If I understand your comments correctly, you've overdifferenced, which is talked about in various guides.
Your original series of numbers (
rnorm(5000, 0, 40)) has, by definition and design, no relationship between adjacent numbers or every 2nd number or every 3rd number. It's "random" (pseudo-random, but not distinguishable from truly random by us mere mortals). So the ACF you calculate is random garbage.
But differencing takes that series of numbers and creates a new series which is related in a particular, deterministic way: subtraction of adjacent values. Consider your initial random number series: $(n_1, n_2, n_3, ...)$, then difference it to get $(d_1, d_2, ...)$. Both $d_1$ and $d_2$ are calculated using $n_2$, so you've now introduced autocorrelation at lag 1.

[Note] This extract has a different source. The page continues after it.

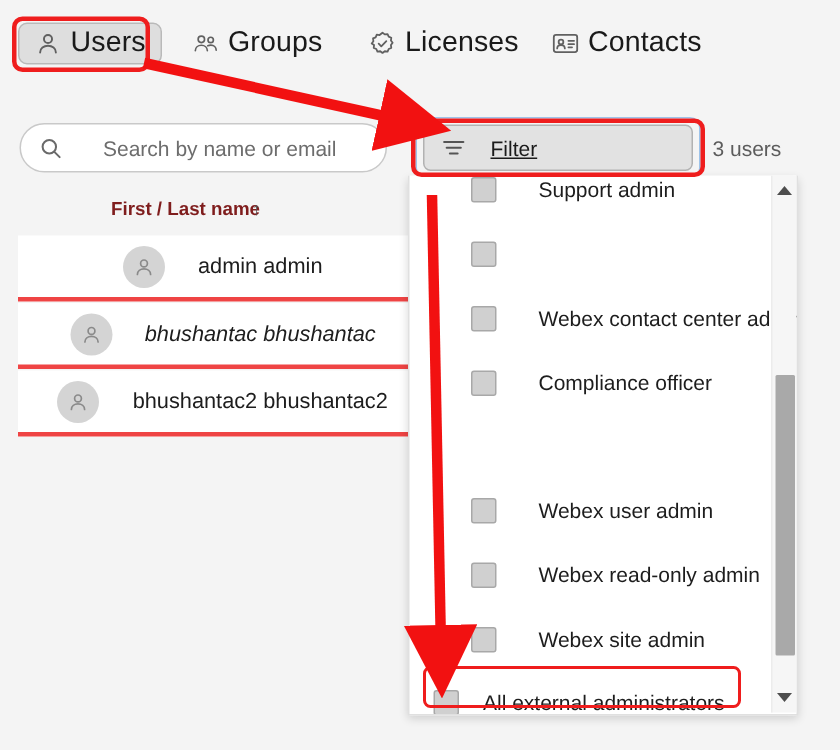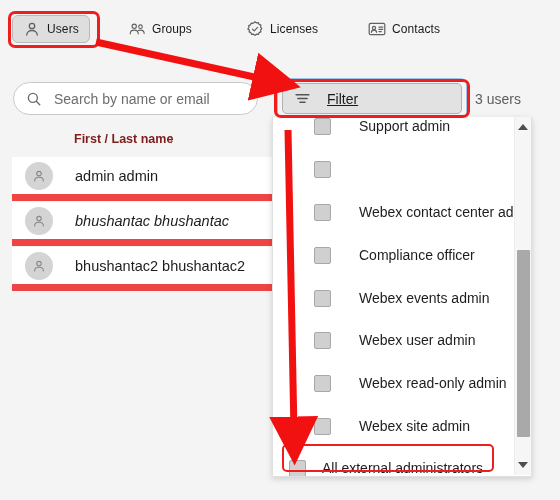"Users" .tab { font-size: 12px -> 19px }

Now look at what happens at that lag 1. $n_2$ is used to calculate $d_1$ and $d_2$, once subtracting from and once being subtracted from. [Begin I'm-way-in-over-my-head part.] In order for $d_1$ and $d_2$ to have the same sign, we'd need to have $n_1 < n_2$ and $n_2 < n_3$ (or vice versa), which is less likely than the alternatives, so we expect that the autocorrelation will be negative. [End I'm-way-in-over-my-head part, gasping for air.]